Divided by politics, united by the concept of ‘integration’: Two authors’ books cause debate in Germany

For years, ‘integration’ has been an omnipresent concept in Germany’s public debates on immigration and Islam. Even more so than in other European countries, this notion reigns hegemonic in the German context – even if it is mobilized for a range of very different political diagnoses and projects.

Public broadcaster ZDF brought together two of the leading figures in public debates on integration in its Forum on Friday show, a 15-minute debating segment catering to Muslim viewers and Islamic perspectives: Ahmad Mansour, a Palestinian Israeli psychologist and writer, and Aladin El-Mafaalani, a German sociologist of Syrian origin, met to debate their clashing views on the subject.

Two opposing diagnoses on the status of integration

The titles of their recently published books already highlight their opposing stances. Mansour’s Klartext zur Integration: Gegen falsche Toleranz und Panikmache (“Straight Talk on Integration: Against False Tolerance and Panic-mongering”) admonishes German society to deal more harshly with its unruly Muslim minority, whose integration has – by and large – failed in Mansour’s rendering of the story. Pedagogical initiatives as well as a law-and-order approach are thus necessary to impress upon Muslims the ‘values’ of the German constitution: “Integration is not the celebration of differences but the establishment of rules”, Mansour asserts.

By contrast, El-Mafaalani’s Das Integrationsparadox: Warum gelungene Integration zu mehr Konflikten führt (“The Integration Paradox: Why Successful Integration Leads to More Conflicts”) starts from the assumption that integration has been thriving. It is because they are integrated that Muslims are increasingly vocal in voicing social and political claims in public: “Integration means more opportunities of participation”, Mafalaani says. “And that means that there are also more grounds to quarrel.”

Muslims’ failure to integrate

Mansour opens the exchange, observing the superficial state of much of the debate on integration. The reason lies, according to the 42-year-old, in the fact that uncomfortable issues are rendered taboo by a liberal-leftist mainstream.

(Recorded data)
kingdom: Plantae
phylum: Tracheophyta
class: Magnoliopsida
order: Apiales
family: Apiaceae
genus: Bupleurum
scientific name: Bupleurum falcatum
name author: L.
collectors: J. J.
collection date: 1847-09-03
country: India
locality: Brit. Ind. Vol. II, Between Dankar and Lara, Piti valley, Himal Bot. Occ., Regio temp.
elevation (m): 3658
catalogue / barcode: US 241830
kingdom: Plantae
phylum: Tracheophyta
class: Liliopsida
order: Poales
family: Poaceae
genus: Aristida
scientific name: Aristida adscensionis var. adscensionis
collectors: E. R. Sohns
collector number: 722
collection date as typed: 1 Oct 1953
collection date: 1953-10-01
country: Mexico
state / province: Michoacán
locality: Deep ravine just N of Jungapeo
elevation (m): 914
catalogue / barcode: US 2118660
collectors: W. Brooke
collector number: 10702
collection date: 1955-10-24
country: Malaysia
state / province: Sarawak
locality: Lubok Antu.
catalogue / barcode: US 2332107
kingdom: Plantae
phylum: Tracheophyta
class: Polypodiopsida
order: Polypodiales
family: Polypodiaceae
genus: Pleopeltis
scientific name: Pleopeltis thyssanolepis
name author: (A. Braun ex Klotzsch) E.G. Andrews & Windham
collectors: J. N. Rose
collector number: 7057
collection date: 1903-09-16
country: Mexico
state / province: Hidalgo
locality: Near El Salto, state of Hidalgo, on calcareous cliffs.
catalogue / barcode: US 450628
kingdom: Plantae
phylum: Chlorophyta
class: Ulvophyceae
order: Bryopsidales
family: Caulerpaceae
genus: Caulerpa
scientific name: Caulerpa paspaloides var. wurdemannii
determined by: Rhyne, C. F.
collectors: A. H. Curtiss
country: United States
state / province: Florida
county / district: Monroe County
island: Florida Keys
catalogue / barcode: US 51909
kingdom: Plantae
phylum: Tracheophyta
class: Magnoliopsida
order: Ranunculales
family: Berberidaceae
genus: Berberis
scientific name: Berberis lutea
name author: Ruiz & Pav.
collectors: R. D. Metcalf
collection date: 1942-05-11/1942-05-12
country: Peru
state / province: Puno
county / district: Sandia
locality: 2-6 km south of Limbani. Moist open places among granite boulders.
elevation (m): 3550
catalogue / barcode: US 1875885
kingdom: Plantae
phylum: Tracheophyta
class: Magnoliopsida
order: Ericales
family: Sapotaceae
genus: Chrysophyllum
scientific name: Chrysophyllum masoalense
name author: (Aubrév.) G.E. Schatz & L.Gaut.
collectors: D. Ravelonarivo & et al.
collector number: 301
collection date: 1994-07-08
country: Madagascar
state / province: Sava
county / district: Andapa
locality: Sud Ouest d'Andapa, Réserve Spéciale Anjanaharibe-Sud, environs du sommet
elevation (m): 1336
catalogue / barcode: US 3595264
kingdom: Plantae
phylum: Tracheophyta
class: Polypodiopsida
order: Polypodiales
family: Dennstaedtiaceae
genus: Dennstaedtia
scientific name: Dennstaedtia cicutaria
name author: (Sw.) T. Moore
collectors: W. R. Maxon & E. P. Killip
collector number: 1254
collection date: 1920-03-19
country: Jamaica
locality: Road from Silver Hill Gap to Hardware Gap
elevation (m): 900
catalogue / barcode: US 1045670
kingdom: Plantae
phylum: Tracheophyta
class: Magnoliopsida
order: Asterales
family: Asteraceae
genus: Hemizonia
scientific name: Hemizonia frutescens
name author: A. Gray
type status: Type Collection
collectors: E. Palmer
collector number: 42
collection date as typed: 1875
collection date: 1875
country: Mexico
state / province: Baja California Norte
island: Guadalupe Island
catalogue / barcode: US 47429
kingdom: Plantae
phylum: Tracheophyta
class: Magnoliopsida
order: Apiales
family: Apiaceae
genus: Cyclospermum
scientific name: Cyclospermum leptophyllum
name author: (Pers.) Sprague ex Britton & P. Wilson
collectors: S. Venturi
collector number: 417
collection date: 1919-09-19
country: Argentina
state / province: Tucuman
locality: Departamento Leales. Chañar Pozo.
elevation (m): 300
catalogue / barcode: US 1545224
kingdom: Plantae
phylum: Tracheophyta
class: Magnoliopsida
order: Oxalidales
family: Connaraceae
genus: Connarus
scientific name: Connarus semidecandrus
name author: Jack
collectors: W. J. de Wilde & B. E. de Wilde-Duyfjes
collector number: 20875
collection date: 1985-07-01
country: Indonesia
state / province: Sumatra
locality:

(Prompt A)
From the article on Germany's integration debate, list every statement it directly quotes from Ahmad Mansour or Aladin El-Mafaalani, leaving out the book titles.
(Prompt B)
Pick up the article on Germany's integration debate after its last sentence and continue it.
The items are separate material and are not part of the article on Germany's integration debate.

(Response area A)
- "Integration is not the celebration of differences but the establishment of rules"
- "Integration means more opportunities of participation"
- "And that means that there are also more grounds to quarrel."

(Response area B)
Many Muslim migrants “reject and hold in contempt the values [Werte] of the German Basic Law”, according to Mansour. Initially leaving these values undefined, he subsequently lists four areas of concern: patriarchal gender norms, the rejection of freedom of religion and freedom of opinion, as well as the repudiation of Germany’s “historical responsibility” vis-à-vis the Jews and the state of Israel. These four issues are traced by Mansour to a particularly retrograde understanding of Islam.

The ambit of the Basic Law

El-Mafaalani rejoins by questioning the extent to which Mansour can claim the mantle of addressing ‘taboo’ subjects: According to him, “there are no taboos anymore” – a fact partly responsible for the present polarized social atmosphere. (The discussion event did indeed take place in the context of the Frankfurt Book Fair, the world’s largest trade fair for books, complicating Mansour’s self-representation as a lone fighter for truth.)

El-Mafaalani also criticises his counterpart for his references to the ‘values’ of the German constitution; a manner of speaking which El-Mafaalani deems too sloppy. The ambit of the Basic Law is far-reaching, he points out: Notably, it gives parents wide-ranging freedoms to educate their children as they see fit; it also allows them to hold conservative religious views or to support a foreign president, irrespective of the latter’s anti-democratic leanings. The last point is a thinly disguised reference to German Turks’ real and/or imagined sympathies for the current Turkish leader.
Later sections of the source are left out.